═══ Listed records ═══
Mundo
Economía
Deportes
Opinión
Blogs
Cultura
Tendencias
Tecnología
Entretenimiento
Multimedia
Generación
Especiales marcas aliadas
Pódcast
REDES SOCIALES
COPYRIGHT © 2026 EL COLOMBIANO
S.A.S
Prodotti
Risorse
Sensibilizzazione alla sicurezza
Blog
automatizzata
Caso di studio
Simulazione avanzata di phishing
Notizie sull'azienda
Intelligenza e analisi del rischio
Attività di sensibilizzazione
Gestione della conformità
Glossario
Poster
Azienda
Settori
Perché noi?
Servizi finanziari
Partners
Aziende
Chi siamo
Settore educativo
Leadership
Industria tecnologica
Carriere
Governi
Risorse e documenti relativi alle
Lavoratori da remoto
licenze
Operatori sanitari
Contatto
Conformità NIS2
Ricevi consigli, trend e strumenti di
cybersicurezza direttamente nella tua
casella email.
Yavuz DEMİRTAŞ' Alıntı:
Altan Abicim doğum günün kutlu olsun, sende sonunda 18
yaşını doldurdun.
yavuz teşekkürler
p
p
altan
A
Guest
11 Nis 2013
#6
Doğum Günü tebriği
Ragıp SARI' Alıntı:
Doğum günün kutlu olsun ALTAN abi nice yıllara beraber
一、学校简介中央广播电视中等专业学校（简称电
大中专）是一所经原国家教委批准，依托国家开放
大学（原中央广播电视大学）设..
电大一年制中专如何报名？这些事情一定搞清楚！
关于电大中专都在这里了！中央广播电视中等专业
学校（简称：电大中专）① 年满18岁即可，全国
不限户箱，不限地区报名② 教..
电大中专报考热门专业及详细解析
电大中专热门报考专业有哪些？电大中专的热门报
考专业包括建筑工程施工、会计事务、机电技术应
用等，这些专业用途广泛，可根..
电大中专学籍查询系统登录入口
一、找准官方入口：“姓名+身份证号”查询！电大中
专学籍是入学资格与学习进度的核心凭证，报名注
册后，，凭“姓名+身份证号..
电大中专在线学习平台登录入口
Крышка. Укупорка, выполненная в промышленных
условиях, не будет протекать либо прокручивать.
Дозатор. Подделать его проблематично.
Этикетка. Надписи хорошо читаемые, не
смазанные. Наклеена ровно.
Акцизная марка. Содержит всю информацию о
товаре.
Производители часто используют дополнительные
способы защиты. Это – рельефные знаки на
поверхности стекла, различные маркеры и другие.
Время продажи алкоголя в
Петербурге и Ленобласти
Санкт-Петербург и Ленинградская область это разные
═══
Aim of the exercise: Everything from the line with "大中专）是一所经原国家教委批准，依托国家开放" to the end of the listing above needs to be duplicated exactly, both end lines included, with nothing more.

Solution to this exercise:
大中专）是一所经原国家教委批准，依托国家开放
大学（原中央广播电视大学）设..
电大一年制中专如何报名？这些事情一定搞清楚！
关于电大中专都在这里了！中央广播电视中等专业
学校（简称：电大中专）① 年满18岁即可，全国
不限户箱，不限地区报名② 教..
电大中专报考热门专业及详细解析
电大中专热门报考专业有哪些？电大中专的热门报
考专业包括建筑工程施工、会计事务、机电技术应
用等，这些专业用途广泛，可根..
电大中专学籍查询系统登录入口
一、找准官方入口：“姓名+身份证号”查询！电大中
专学籍是入学资格与学习进度的核心凭证，报名注
册后，，凭“姓名+身份证号..
电大中专在线学习平台登录入口
Крышка. Укупорка, выполненная в промышленных
условиях, не будет протекать либо прокручивать.
Дозатор. Подделать его проблематично.
Этикетка. Надписи хорошо читаемые, не
смазанные. Наклеена ровно.
Акцизная марка. Содержит всю информацию о
товаре.
Производители часто используют дополнительные
способы защиты. Это – рельефные знаки на
поверхности стекла, различные маркеры и другие.
Время продажи алкоголя в
Петербурге и Ленобласти
Санкт-Петербург и Ленинградская область это разные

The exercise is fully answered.